OP7
FEASIBILITY STUDY: ESTABLISHING A NATIONAL DATASET OF OCCUPATIONAL HEALTH ASSESSMENTS
McElvenny1, M. van Tongeren1, E. Demou2, C. Warhurst3, P. Elias3
1University of Manchester, UK
2University of Glasgow, UK
3University of Warwick, UK
Background
There is lack of good quality occupational health data in the UK that facilitates detailed investigations of the link between work and health. One untapped source of health data collected is by Occupational Health Professionals.
Aims
To determine what can be established in terms of accessible occupational health data set(s) in the UK.
Methods
Eighteen semi-structured interviews were carried out over 2025-2026 with occupational health practitioners and policymakers/professional bodies. Analysis used Framework Analysis – a standard applied qualitative method well‑suited to policy/practice questions – with inductive thematic coding within each framework domain.

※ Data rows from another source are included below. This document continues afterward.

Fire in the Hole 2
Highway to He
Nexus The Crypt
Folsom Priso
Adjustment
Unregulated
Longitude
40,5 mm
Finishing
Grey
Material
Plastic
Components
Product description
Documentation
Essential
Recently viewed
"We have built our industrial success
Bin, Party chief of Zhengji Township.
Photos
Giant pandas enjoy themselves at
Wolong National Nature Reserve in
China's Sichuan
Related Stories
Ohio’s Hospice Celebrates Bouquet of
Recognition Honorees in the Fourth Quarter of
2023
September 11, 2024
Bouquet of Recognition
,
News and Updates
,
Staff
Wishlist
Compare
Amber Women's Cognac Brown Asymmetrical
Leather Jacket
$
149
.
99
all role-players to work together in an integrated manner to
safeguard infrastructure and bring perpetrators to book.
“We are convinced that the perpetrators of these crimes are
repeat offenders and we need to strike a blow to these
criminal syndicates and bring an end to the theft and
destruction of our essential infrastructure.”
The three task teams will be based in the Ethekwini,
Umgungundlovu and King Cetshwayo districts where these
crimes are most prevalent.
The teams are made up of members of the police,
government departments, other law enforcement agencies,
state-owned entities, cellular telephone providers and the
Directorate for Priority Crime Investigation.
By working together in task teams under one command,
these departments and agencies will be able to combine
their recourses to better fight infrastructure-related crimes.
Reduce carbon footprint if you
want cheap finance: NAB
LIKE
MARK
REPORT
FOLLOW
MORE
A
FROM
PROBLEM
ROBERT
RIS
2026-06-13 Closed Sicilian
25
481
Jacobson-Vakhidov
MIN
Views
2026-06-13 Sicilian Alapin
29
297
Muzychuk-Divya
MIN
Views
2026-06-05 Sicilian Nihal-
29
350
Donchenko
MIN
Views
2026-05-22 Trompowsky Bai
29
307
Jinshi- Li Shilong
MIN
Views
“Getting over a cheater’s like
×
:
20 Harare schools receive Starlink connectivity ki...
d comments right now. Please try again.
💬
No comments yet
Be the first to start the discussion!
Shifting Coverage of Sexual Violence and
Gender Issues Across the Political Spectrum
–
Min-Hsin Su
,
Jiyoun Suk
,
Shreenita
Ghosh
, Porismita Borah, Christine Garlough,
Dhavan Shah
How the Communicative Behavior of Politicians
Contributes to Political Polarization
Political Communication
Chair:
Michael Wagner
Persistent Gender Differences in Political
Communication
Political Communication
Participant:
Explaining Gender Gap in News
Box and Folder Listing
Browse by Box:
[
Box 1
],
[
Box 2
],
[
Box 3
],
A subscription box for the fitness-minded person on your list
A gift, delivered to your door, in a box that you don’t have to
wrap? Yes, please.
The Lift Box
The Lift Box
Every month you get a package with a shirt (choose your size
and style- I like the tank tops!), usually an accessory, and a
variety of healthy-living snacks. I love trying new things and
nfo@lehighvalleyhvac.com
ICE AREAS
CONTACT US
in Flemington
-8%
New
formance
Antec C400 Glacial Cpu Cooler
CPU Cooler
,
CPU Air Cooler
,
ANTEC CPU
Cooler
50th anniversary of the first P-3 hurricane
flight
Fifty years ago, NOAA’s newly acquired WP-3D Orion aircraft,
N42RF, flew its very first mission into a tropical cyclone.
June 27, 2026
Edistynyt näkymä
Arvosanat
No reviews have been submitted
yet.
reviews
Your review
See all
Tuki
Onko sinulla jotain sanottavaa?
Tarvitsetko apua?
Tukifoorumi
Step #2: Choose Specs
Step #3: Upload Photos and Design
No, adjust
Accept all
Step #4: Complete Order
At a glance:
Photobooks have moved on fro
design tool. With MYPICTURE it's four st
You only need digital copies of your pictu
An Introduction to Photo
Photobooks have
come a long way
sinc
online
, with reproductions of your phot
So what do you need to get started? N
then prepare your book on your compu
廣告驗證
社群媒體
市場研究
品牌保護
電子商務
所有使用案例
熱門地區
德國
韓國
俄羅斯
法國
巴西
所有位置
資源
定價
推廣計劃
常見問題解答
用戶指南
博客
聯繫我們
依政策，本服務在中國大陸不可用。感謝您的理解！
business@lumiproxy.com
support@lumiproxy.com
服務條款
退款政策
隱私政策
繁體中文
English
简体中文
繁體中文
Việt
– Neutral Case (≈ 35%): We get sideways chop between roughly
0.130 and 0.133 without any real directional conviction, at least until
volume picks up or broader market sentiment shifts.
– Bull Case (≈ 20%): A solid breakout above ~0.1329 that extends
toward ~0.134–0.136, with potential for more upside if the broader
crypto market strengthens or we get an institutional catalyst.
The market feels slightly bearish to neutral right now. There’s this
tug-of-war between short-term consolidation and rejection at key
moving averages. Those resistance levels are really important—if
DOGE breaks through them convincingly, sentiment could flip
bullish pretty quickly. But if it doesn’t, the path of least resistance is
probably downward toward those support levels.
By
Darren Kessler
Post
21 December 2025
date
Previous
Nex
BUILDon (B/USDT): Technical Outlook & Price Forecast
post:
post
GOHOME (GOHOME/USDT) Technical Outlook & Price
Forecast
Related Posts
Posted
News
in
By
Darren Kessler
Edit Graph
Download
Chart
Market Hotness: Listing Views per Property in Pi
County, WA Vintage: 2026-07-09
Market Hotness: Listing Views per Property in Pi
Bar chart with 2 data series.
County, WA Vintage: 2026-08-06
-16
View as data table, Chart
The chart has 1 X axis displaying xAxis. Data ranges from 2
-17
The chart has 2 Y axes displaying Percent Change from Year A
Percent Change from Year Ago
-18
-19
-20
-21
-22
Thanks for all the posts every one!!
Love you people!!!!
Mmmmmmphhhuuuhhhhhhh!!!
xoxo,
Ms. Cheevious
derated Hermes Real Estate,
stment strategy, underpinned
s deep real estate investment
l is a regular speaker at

All analyses were undertaken using ChatGPT, with outputs verified by the interviewers.
Results
Participants described wide variability in data structures and coding. This variability supports the need for a “core minimum dataset” plus an optional “enhanced dataset”. High‑value use‑cases were: (a) benchmarking, (b) evaluation of policy interventions, (c) workforce planning/resourcing and (d) policy insight. Key barriers were: information governance, employer and commercial sensitivity, heterogeneity of IT systems and the resource burden of data extraction/cleaning—especially for longitudinal linkage. Enablers repeatedly mentioned: transparent data‑sharing agreements, strong independent oversight (ethics and information governance), trusted secure research environments/safe havens, aggregation thresholds for small numbers and delivering tangible benchmark outputs back to contributors.
Implications for Policy or Practice
The establishment of a national occupational health dataset was considered to be potentially achievable if pursued as a staged programme beginning with a small, well‑governed pilot focusing on a minimum common dataset, with early engagement of software vendors and large providers.